## Task material
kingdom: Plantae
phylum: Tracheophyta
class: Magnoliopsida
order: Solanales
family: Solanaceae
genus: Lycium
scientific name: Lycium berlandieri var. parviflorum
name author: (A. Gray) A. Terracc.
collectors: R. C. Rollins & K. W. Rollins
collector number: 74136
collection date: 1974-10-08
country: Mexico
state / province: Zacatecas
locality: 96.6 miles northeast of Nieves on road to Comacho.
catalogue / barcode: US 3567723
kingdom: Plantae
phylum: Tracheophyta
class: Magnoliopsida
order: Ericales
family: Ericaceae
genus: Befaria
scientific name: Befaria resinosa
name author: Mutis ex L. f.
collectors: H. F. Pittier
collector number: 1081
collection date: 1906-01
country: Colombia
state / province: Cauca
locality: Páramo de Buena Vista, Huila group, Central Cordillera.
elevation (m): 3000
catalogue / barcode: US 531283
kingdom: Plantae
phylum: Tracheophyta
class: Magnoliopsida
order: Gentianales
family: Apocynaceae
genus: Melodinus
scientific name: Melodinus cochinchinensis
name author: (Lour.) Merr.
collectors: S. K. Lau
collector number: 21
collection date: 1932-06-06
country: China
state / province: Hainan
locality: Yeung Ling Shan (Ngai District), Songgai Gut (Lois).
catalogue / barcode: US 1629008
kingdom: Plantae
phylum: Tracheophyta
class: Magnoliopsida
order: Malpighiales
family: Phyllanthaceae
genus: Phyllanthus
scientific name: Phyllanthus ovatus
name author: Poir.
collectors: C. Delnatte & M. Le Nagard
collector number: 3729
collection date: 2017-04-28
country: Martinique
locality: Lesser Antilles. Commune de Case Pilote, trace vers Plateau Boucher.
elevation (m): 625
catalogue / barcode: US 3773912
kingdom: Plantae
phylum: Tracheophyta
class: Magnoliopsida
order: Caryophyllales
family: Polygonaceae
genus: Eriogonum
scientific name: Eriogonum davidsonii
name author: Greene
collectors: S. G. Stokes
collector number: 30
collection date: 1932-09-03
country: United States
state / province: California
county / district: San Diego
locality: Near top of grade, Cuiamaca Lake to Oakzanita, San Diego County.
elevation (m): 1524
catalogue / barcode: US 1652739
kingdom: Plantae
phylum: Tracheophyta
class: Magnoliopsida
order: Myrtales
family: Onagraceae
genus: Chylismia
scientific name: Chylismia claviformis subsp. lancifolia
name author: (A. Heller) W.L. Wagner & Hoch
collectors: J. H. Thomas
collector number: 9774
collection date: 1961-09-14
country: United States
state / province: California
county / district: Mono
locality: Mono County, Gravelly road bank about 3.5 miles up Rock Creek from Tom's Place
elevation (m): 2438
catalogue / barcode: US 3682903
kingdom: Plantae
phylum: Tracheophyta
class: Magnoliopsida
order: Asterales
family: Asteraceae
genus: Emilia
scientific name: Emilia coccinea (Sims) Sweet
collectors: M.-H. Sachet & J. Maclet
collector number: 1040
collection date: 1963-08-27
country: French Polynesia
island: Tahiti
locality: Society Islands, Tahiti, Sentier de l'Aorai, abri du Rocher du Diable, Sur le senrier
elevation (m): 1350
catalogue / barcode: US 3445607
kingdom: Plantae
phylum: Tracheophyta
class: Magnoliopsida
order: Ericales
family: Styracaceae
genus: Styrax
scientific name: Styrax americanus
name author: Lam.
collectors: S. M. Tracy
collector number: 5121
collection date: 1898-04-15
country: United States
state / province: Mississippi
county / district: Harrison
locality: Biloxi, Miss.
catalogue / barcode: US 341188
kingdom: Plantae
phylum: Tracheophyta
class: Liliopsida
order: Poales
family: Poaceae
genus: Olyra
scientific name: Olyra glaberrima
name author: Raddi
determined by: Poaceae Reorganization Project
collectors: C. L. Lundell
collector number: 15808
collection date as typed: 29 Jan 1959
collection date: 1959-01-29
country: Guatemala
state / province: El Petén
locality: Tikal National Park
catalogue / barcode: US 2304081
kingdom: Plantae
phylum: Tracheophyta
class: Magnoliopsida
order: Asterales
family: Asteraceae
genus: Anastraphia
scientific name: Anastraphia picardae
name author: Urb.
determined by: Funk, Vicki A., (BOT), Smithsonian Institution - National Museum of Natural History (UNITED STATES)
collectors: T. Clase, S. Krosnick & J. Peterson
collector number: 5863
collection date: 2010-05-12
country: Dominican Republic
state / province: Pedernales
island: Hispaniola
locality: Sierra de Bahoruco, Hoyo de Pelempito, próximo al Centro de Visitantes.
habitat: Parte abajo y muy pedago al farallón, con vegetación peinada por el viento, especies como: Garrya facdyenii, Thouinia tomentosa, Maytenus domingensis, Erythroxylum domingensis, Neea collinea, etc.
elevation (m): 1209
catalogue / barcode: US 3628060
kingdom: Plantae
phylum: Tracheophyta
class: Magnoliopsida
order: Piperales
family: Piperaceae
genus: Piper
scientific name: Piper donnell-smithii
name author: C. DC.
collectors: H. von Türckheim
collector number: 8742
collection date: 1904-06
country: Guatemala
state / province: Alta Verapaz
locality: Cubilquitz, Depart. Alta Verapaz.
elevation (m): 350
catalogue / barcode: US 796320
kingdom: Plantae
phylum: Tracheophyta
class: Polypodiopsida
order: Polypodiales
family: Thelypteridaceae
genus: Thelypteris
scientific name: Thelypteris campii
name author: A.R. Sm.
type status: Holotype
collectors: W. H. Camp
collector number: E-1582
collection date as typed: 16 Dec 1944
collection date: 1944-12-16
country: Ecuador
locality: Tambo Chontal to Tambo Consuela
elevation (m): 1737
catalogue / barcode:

## What the exercise asks
Rewrite every row with "catalogue" switched to "catalog". Leave everything else unchanged.

## Expected answer
kingdom: Plantae
phylum: Tracheophyta
class: Magnoliopsida
order: Solanales
family: Solanaceae
genus: Lycium
scientific name: Lycium berlandieri var. parviflorum
name author: (A. Gray) A. Terracc.
collectors: R. C. Rollins & K. W. Rollins
collector number: 74136
collection date: 1974-10-08
country: Mexico
state / province: Zacatecas
locality: 96.6 miles northeast of Nieves on road to Comacho.
catalog / barcode: US 3567723
kingdom: Plantae
phylum: Tracheophyta
class: Magnoliopsida
order: Ericales
family: Ericaceae
genus: Befaria
scientific name: Befaria resinosa
name author: Mutis ex L. f.
collectors: H. F. Pittier
collector number: 1081
collection date: 1906-01
country: Colombia
state / province: Cauca
locality: Páramo de Buena Vista, Huila group, Central Cordillera.
elevation (m): 3000
catalog / barcode: US 531283
kingdom: Plantae
phylum: Tracheophyta
class: Magnoliopsida
order: Gentianales
family: Apocynaceae
genus: Melodinus
scientific name: Melodinus cochinchinensis
name author: (Lour.) Merr.
collectors: S. K. Lau
collector number: 21
collection date: 1932-06-06
country: China
state / province: Hainan
locality: Yeung Ling Shan (Ngai District), Songgai Gut (Lois).
catalog / barcode: US 1629008
kingdom: Plantae
phylum: Tracheophyta
class: Magnoliopsida
order: Malpighiales
family: Phyllanthaceae
genus: Phyllanthus
scientific name: Phyllanthus ovatus
name author: Poir.
collectors: C. Delnatte & M. Le Nagard
collector number: 3729
collection date: 2017-04-28
country: Martinique
locality: Lesser Antilles. Commune de Case Pilote, trace vers Plateau Boucher.
elevation (m): 625
catalog / barcode: US 3773912
kingdom: Plantae
phylum: Tracheophyta
class: Magnoliopsida
order: Caryophyllales
family: Polygonaceae
genus: Eriogonum
scientific name: Eriogonum davidsonii
name author: Greene
collectors: S. G. Stokes
collector number: 30
collection date: 1932-09-03
country: United States
state / province: California
county / district: San Diego
locality: Near top of grade, Cuiamaca Lake to Oakzanita, San Diego County.
elevation (m): 1524
catalog / barcode: US 1652739
kingdom: Plantae
phylum: Tracheophyta
class: Magnoliopsida
order: Myrtales
family: Onagraceae
genus: Chylismia
scientific name: Chylismia claviformis subsp. lancifolia
name author: (A. Heller) W.L. Wagner & Hoch
collectors: J. H. Thomas
collector number: 9774
collection date: 1961-09-14
country: United States
state / province: California
county / district: Mono
locality: Mono County, Gravelly road bank about 3.5 miles up Rock Creek from Tom's Place
elevation (m): 2438
catalog / barcode: US 3682903
kingdom: Plantae
phylum: Tracheophyta
class: Magnoliopsida
order: Asterales
family: Asteraceae
genus: Emilia
scientific name: Emilia coccinea (Sims) Sweet
collectors: M.-H. Sachet & J. Maclet
collector number: 1040
collection date: 1963-08-27
country: French Polynesia
island: Tahiti
locality: Society Islands, Tahiti, Sentier de l'Aorai, abri du Rocher du Diable, Sur le senrier
elevation (m): 1350
catalog / barcode: US 3445607
kingdom: Plantae
phylum: Tracheophyta
class: Magnoliopsida
order: Ericales
family: Styracaceae
genus: Styrax
scientific name: Styrax americanus
name author: Lam.
collectors: S. M. Tracy
collector number: 5121
collection date: 1898-04-15
country: United States
state / province: Mississippi
county / district: Harrison
locality: Biloxi, Miss.
catalog / barcode: US 341188
kingdom: Plantae
phylum: Tracheophyta
class: Liliopsida
order: Poales
family: Poaceae
genus: Olyra
scientific name: Olyra glaberrima
name author: Raddi
determined by: Poaceae Reorganization Project
collectors: C. L. Lundell
collector number: 15808
collection date as typed: 29 Jan 1959
collection date: 1959-01-29
country: Guatemala
state / province: El Petén
locality: Tikal National Park
catalog / barcode: US 2304081
kingdom: Plantae
phylum: Tracheophyta
class: Magnoliopsida
order: Asterales
family: Asteraceae
genus: Anastraphia
scientific name: Anastraphia picardae
name author: Urb.
determined by: Funk, Vicki A., (BOT), Smithsonian Institution - National Museum of Natural History (UNITED STATES)
collectors: T. Clase, S. Krosnick & J. Peterson
collector number: 5863
collection date: 2010-05-12
country: Dominican Republic
state / province: Pedernales
island: Hispaniola
locality: Sierra de Bahoruco, Hoyo de Pelempito, próximo al Centro de Visitantes.
habitat: Parte abajo y muy pedago al farallón, con vegetación peinada por el viento, especies como: Garrya facdyenii, Thouinia tomentosa, Maytenus domingensis, Erythroxylum domingensis, Neea collinea, etc.
elevation (m): 1209
catalog / barcode: US 3628060
kingdom: Plantae
phylum: Tracheophyta
class: Magnoliopsida
order: Piperales
family: Piperaceae
genus: Piper
scientific name: Piper donnell-smithii
name author: C. DC.
collectors: H. von Türckheim
collector number: 8742
collection date: 1904-06
country: Guatemala
state / province: Alta Verapaz
locality: Cubilquitz, Depart. Alta Verapaz.
elevation (m): 350
catalog / barcode: US 796320
kingdom: Plantae
phylum: Tracheophyta
class: Polypodiopsida
order: Polypodiales
family: Thelypteridaceae
genus: Thelypteris
scientific name: Thelypteris campii
name author: A.R. Sm.
type status: Holotype
collectors: W. H. Camp
collector number: E-1582
collection date as typed: 16 Dec 1944
collection date: 1944-12-16
country: Ecuador
locality: Tambo Chontal to Tambo Consuela
elevation (m): 1737
catalog / barcode:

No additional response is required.